Federal safety officials have alerted employers and workers to a “critical defect” in a commercial respirator used in chemical and wastewater plants, tunneling, confined spaces and other life-threatening applications.
Some of CSE Corporation’s SR-100 Self-Contained Self-Rescuers (SCSR) “have a critical defect that may cause the release of insufficient oxygen during start-up, a defect that could immediately result in a life-threatening situation for workers using the respirator,” the Occupational Safety and Health Administration said in an alert issued late Thursday (April 26).
|Some of CSE Corp.'s SR-100 Self-Contained Self-Rescuers (shown here opened and unopened) have a defect that could interfere with oxygen flow, OSHA said.|
“Employers should immediately take steps to replace these respirators with a different NIOSH-approved self-rescuer or other respirator suitable for emergency escape protection,” said Dr. David Michaels, OSHA Administrator.
Employers must remove the equipment from service no later than May 31, 2012, in accordance with the National Institute of Occupational Safety and Health (NIOSH) Respirator User Notice “Loss of Start-Up Oxygen in CSE SR-100 Self-Contained Self-Rescuers” of April 26, 2012.
The notice determined that the units had an unacceptable defect rate and no longer conformed to the minimum requirements for certification under 42 CFR Part 84.
NIOSH said in that notice that the agency had uncovered the defect during a routine inspection of the equipment as used in coal mines. In that inspection, two units lacked sufficient start-up oxygen. The manufacturer then discovered lack of start-up oxygen in one unit in production, according to NIOSH.
NIOSH and CSE said the company voluntarily ceased production of the SR-100, but the unit was still showing as available Friday on CSE’s site.
NIOSH and the Mine Safety and Health Administration then conducted a test of 500 units out of approximately 70,000 now in use nationwide. Five of units were found to be defective, which is above the threshold set by the American Society for Quality.
“Accordingly,” OSHA said, “employers and employees should no longer rely upon this device as an escape respirator during emergencies.”
Standards and Applications
OSHA’s Underground Construction Standard (29 CFR 1926.800(g)(2)) requires the use of self-rescuer respirators.
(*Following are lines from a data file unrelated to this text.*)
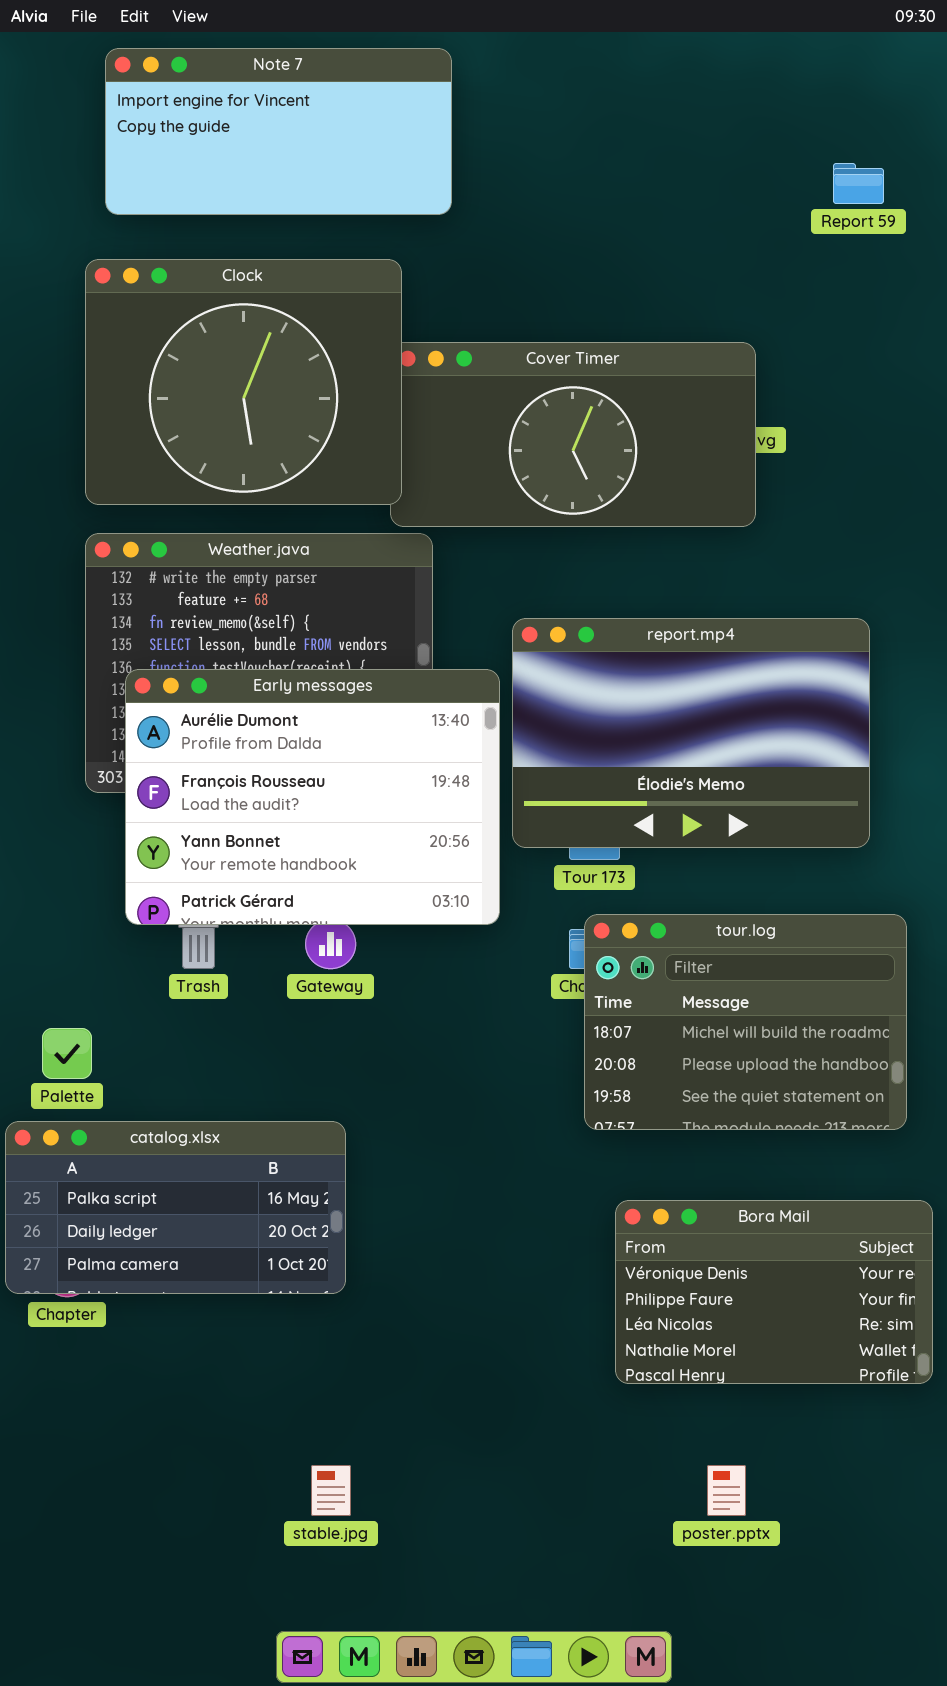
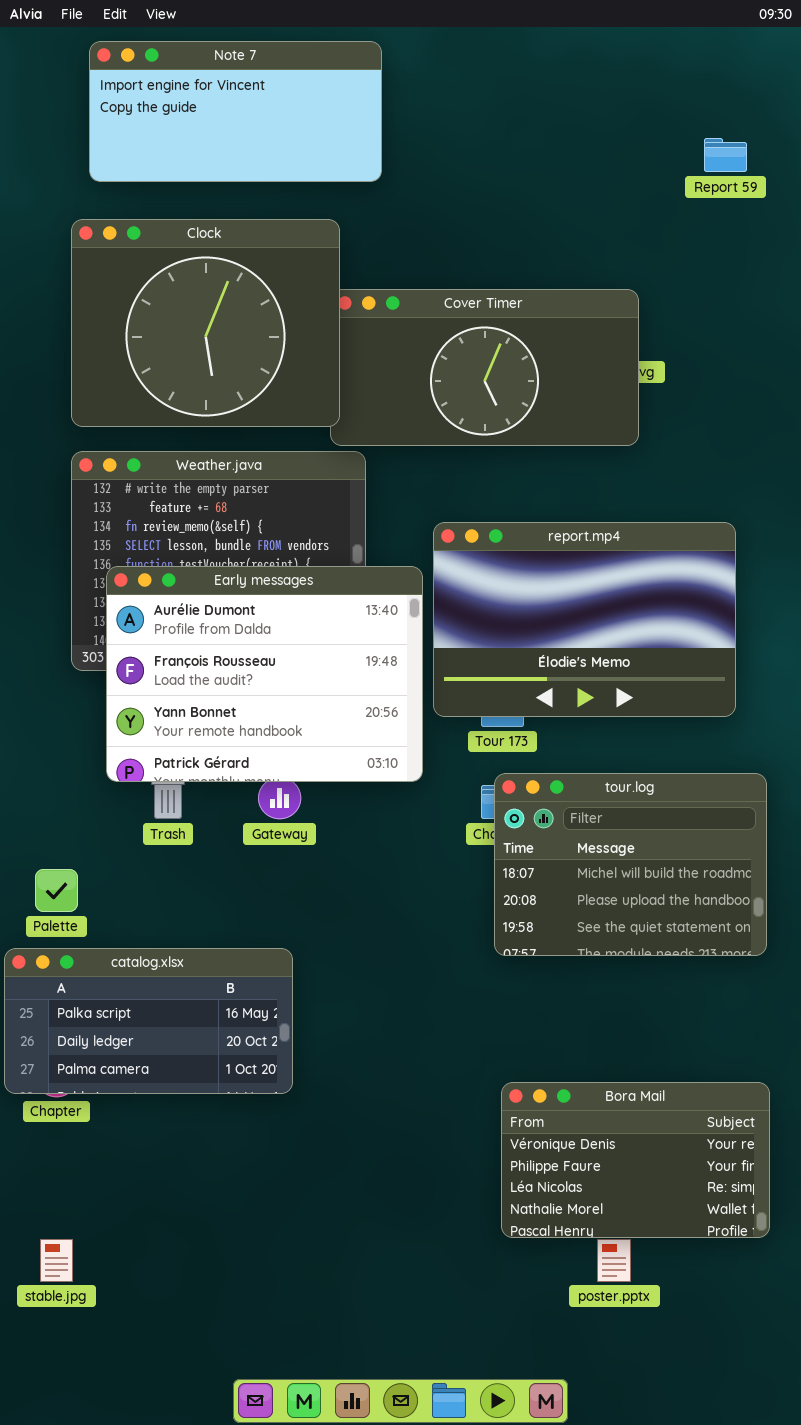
Bora Mail: [615,1200,933,1384] -> [501,1082,770,1238], moved
stable.jpg: [311,1465,351,1516] -> [40,1239,73,1282], moved

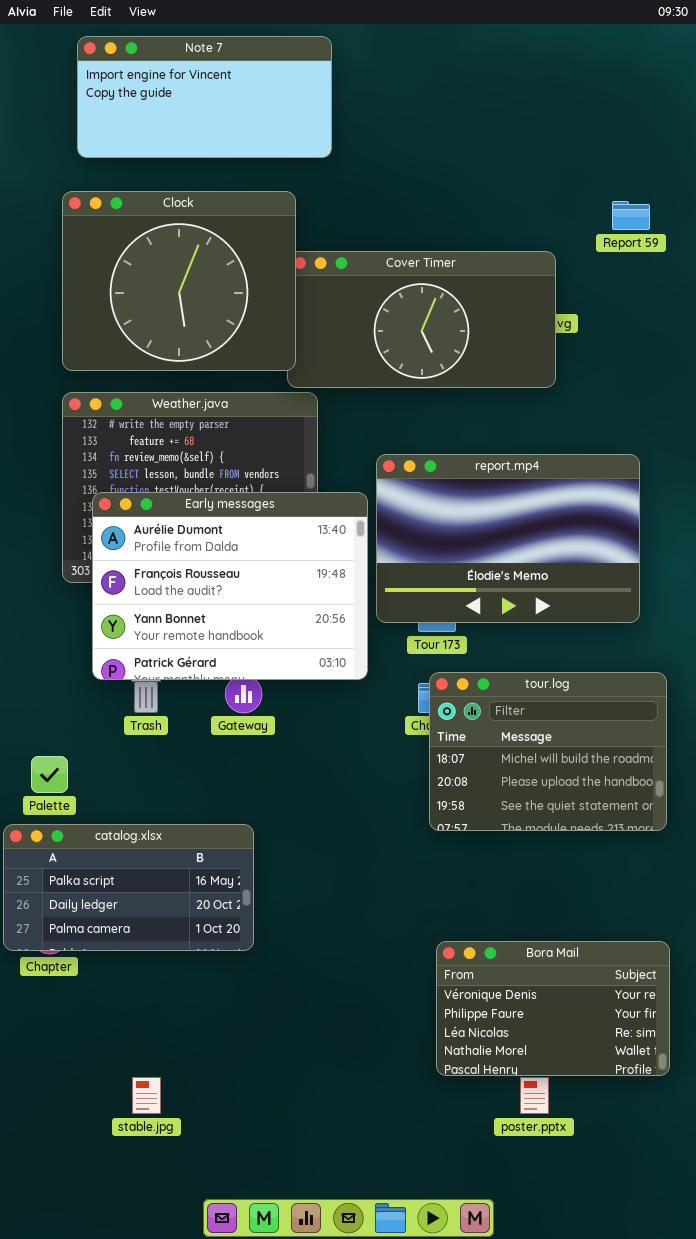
Report 59: [704,138,747,172] -> [612,201,650,230], moved
stable.jpg: [40,1239,73,1282] -> [132,1077,161,1114], moved

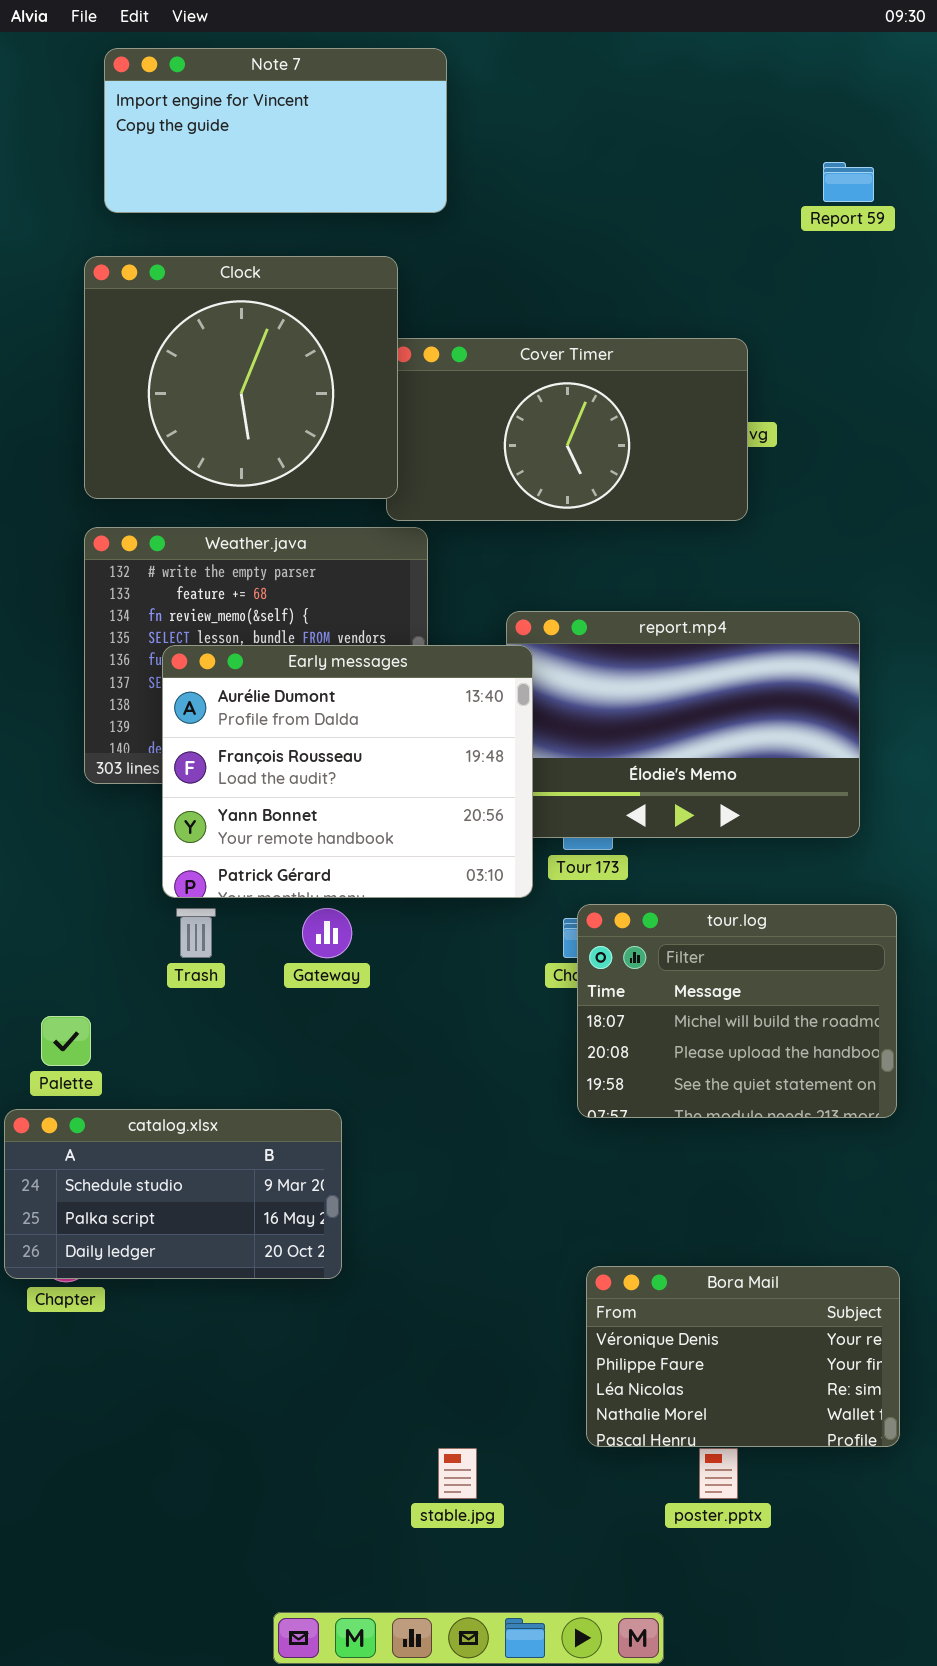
Report 59: [612,201,650,230] -> [823,162,874,202], moved
Early messages: [92,492,368,680] -> [162,645,533,898], moved
catalog.xlsx: [3,824,254,951] -> [4,1109,342,1279], scrolled up 1 row
stable.jpg: [132,1077,161,1114] -> [438,1448,477,1499], moved

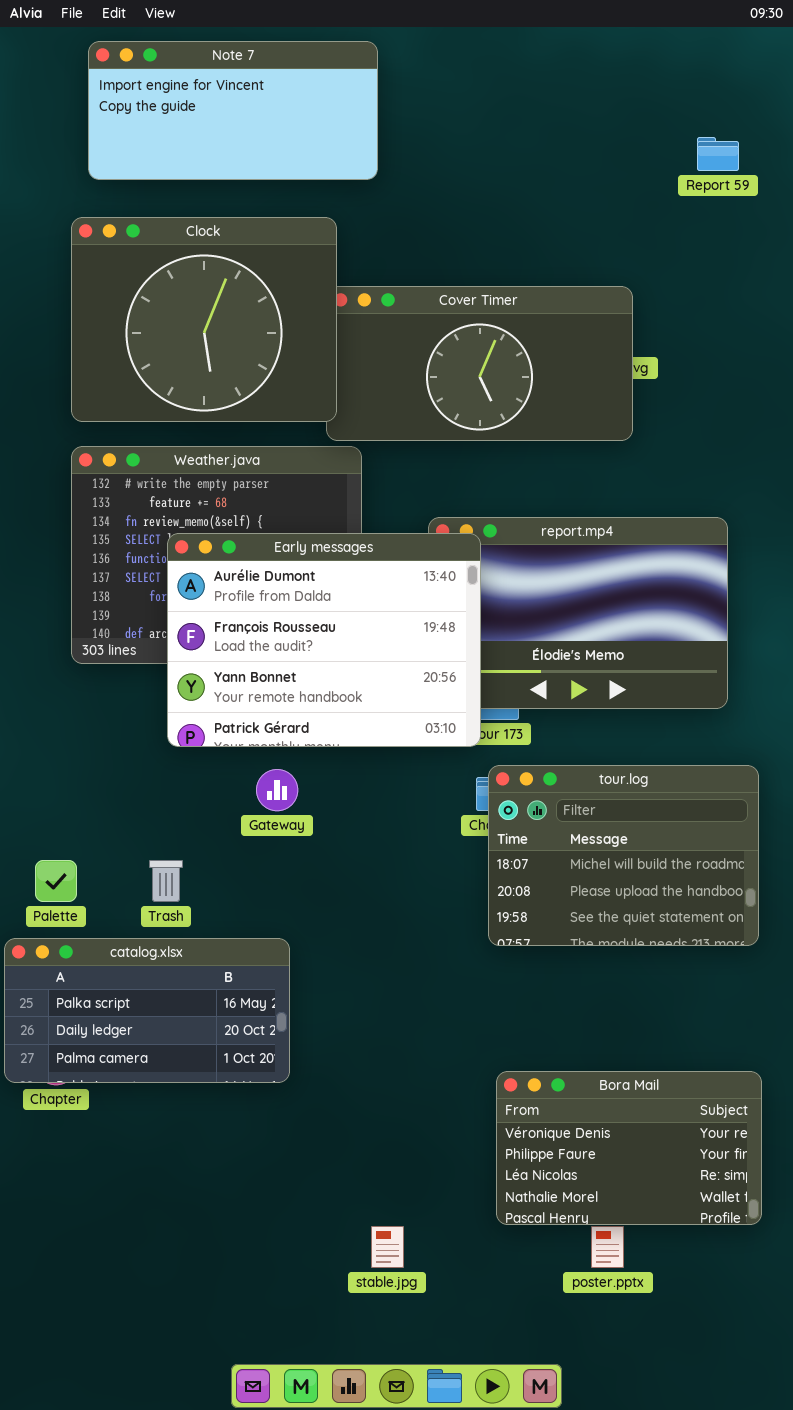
Early messages: [162,645,533,898] -> [167,533,481,747], moved
Trash: [176,908,216,958] -> [149,860,183,902], moved
catalog.xlsx: [4,1109,342,1279] -> [4,938,290,1083], scrolled down 1 row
They are also identified as one approach to emergency escape respiratory protection for sewer workers under the Permit-required Confined Spaces Standard (29 CFR 1910.146, Appendix E) and may also be found in chemical/pulp paper plants.
Under OSHA’s Respiratory Protection Standard (29 CFR 1910.134), employers must provide training to ensure that workers know what to do should their SCSR fail to activate. Employers and workers should immediately obtain another SCSR if they encounter any difficulty with the operation of an SCSR.
“When workers need to escape from a dangerous situation, effective and reliable respiratory protection is essential,” said Michaels.
About the SR-100
The SR-100 has been in use since 1989.
In a statement Thursday, CSE said it had been “upfront, transparent and maintained open lines of communication” with NIOSH, MSHA and its customers about the units.
The company cited prior MSHA reports documenting “at least 30 miners have been saved from critical situations by donning the CSE SR-100 in the last decade.”
It added: “It is important to note, CSE voluntarily ceased production of the SR-100 when the company’s internal quality control process identified a possible issue with the oxygen cylinder.
“We are in the process of communicating our action plan to each of our customers and we will comply with all required timelines set by the government. We will continue to support our customers throughout the mining and non-mining industries.”